(Stored data)
>>
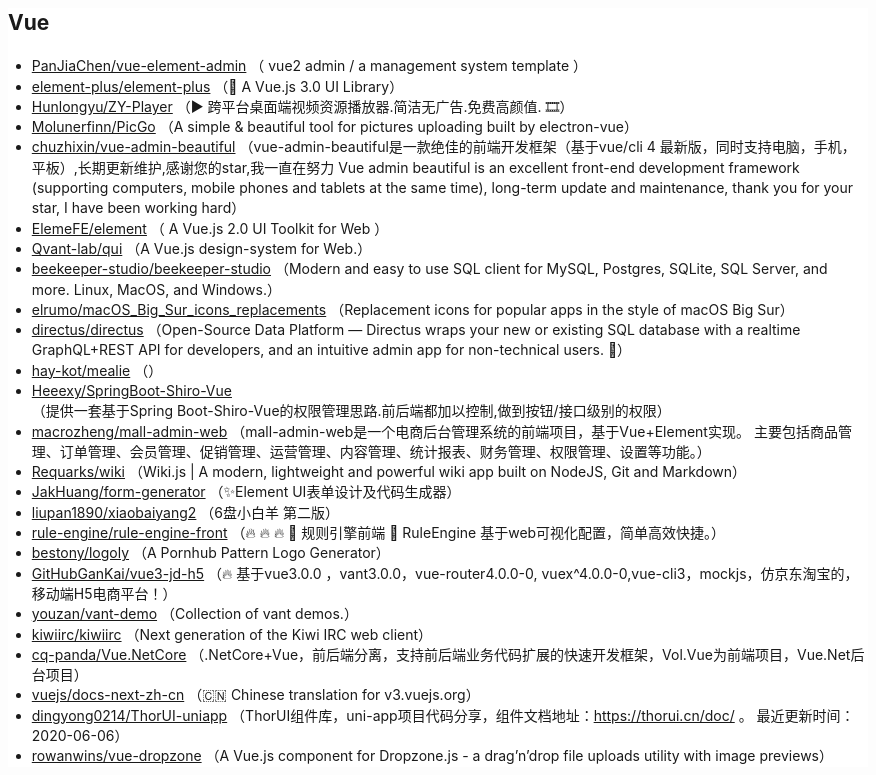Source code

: ## Vue

* [PanJiaChen/vue-element-admin](https://github.com/PanJiaChen/vue-element-admin) （
        vue2 admin / a management system template
      ）
* [element-plus/element-plus](https://github.com/element-plus/element-plus) （&#x1f389; A Vue.js 3.0 UI Library）
* [Hunlongyu/ZY-Player](https://github.com/Hunlongyu/ZY-Player) （&#x25b6;&#xfe0f; 跨平台桌面端视频资源播放器.简洁无广告.免费高颜值. &#x1f39e;）
* [Molunerfinn/PicGo](https://github.com/Molunerfinn/PicGo) （A simple &amp; beautiful tool for pictures uploading built by electron-vue）
* [chuzhixin/vue-admin-beautiful](https://github.com/chuzhixin/vue-admin-beautiful) （vue-admin-beautiful是一款绝佳的前端开发框架（基于vue/cli 4 最新版，同时支持电脑，手机，平板）,长期更新维护,感谢您的star,我一直在努力 Vue admin beautiful is an excellent front-end development framework (supporting computers, mobile phones and tablets at the same time), long-term update and maintenance, thank you for your star, I have been working hard）
* [ElemeFE/element](https://github.com/ElemeFE/element) （
        A Vue.js 2.0 UI Toolkit for Web
      ）
* [Qvant-lab/qui](https://github.com/Qvant-lab/qui) （A Vue.js design-system for Web.）
* [beekeeper-studio/beekeeper-studio](https://github.com/beekeeper-studio/beekeeper-studio) （Modern and easy to use SQL client for MySQL, Postgres, SQLite, SQL Server, and more. Linux, MacOS, and Windows.）
* [elrumo/macOS_Big_Sur_icons_replacements](https://github.com/elrumo/macOS_Big_Sur_icons_replacements) （Replacement icons for popular apps in the style of macOS Big Sur）
* [directus/directus](https://github.com/directus/directus) （Open-Source Data Platform — Directus wraps your new or existing SQL database with a realtime GraphQL+REST API for developers, and an intuitive admin app for non-technical users. &#x1f430;）
* [hay-kot/mealie](https://github.com/hay-kot/mealie) （）
* [Heeexy/SpringBoot-Shiro-Vue](https://github.com/Heeexy/SpringBoot-Shiro-Vue) （提供一套基于Spring Boot-Shiro-Vue的权限管理思路.前后端都加以控制,做到按钮/接口级别的权限）
* [macrozheng/mall-admin-web](https://github.com/macrozheng/mall-admin-web) （mall-admin-web是一个电商后台管理系统的前端项目，基于Vue+Element实现。 主要包括商品管理、订单管理、会员管理、促销管理、运营管理、内容管理、统计报表、财务管理、权限管理、设置等功能。）
* [Requarks/wiki](https://github.com/Requarks/wiki) （Wiki.js | A modern, lightweight and powerful wiki app built on NodeJS, Git and Markdown）
* [JakHuang/form-generator](https://github.com/JakHuang/form-generator) （&#x2728;Element UI表单设计及代码生成器）
* [liupan1890/xiaobaiyang2](https://github.com/liupan1890/xiaobaiyang2) （6盘小白羊 第二版）
* [rule-engine/rule-engine-front](https://github.com/rule-engine/rule-engine-front) （&#x1f525; &#x1f525; &#x1f525; &#x1f4cc; 规则引擎前端 &#x1f4cc; RuleEngine 基于web可视化配置，简单高效快捷。）
* [bestony/logoly](https://github.com/bestony/logoly) （A Pornhub Pattern Logo Generator）
* [GitHubGanKai/vue3-jd-h5](https://github.com/GitHubGanKai/vue3-jd-h5) （&#x1f525; 基于vue3.0.0 ，vant3.0.0，vue-router4.0.0-0, vuex^4.0.0-0,vue-cli3，mockjs，仿京东淘宝的，移动端H5电商平台！）
* [youzan/vant-demo](https://github.com/youzan/vant-demo) （Collection of vant demos.）
* [kiwiirc/kiwiirc](https://github.com/kiwiirc/kiwiirc) （Next generation of the Kiwi IRC web client）
* [cq-panda/Vue.NetCore](https://github.com/cq-panda/Vue.NetCore) （.NetCore+Vue，前后端分离，支持前后端业务代码扩展的快速开发框架，Vol.Vue为前端项目，Vue.Net后台项目）
* [vuejs/docs-next-zh-cn](https://github.com/vuejs/docs-next-zh-cn) （&#x1f1e8;&#x1f1f3; Chinese translation for v3.vuejs.org）
* [dingyong0214/ThorUI-uniapp](https://github.com/dingyong0214/ThorUI-uniapp) （ThorUI组件库，uni-app项目代码分享，组件文档地址：https://thorui.cn/doc/    。    最近更新时间：2020-06-06）
* [rowanwins/vue-dropzone](https://github.com/rowanwins/vue-dropzone) （A Vue.js component for Dropzone.js - a drag’n’drop file uploads utility with image previews）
<<
→ Task goal
In the lines above, find each one with "beautiful" and list it.

→ Answer section
* [Molunerfinn/PicGo](https://github.com/Molunerfinn/PicGo) （A simple &amp; beautiful tool for pictures uploading built by electron-vue）
* [chuzhixin/vue-admin-beautiful](https://github.com/chuzhixin/vue-admin-beautiful) （vue-admin-beautiful是一款绝佳的前端开发框架（基于vue/cli 4 最新版，同时支持电脑，手机，平板）,长期更新维护,感谢您的star,我一直在努力 Vue admin beautiful is an excellent front-end development framework (supporting computers, mobile phones and tablets at the same time), long-term update and maintenance, thank you for your star, I have been working hard）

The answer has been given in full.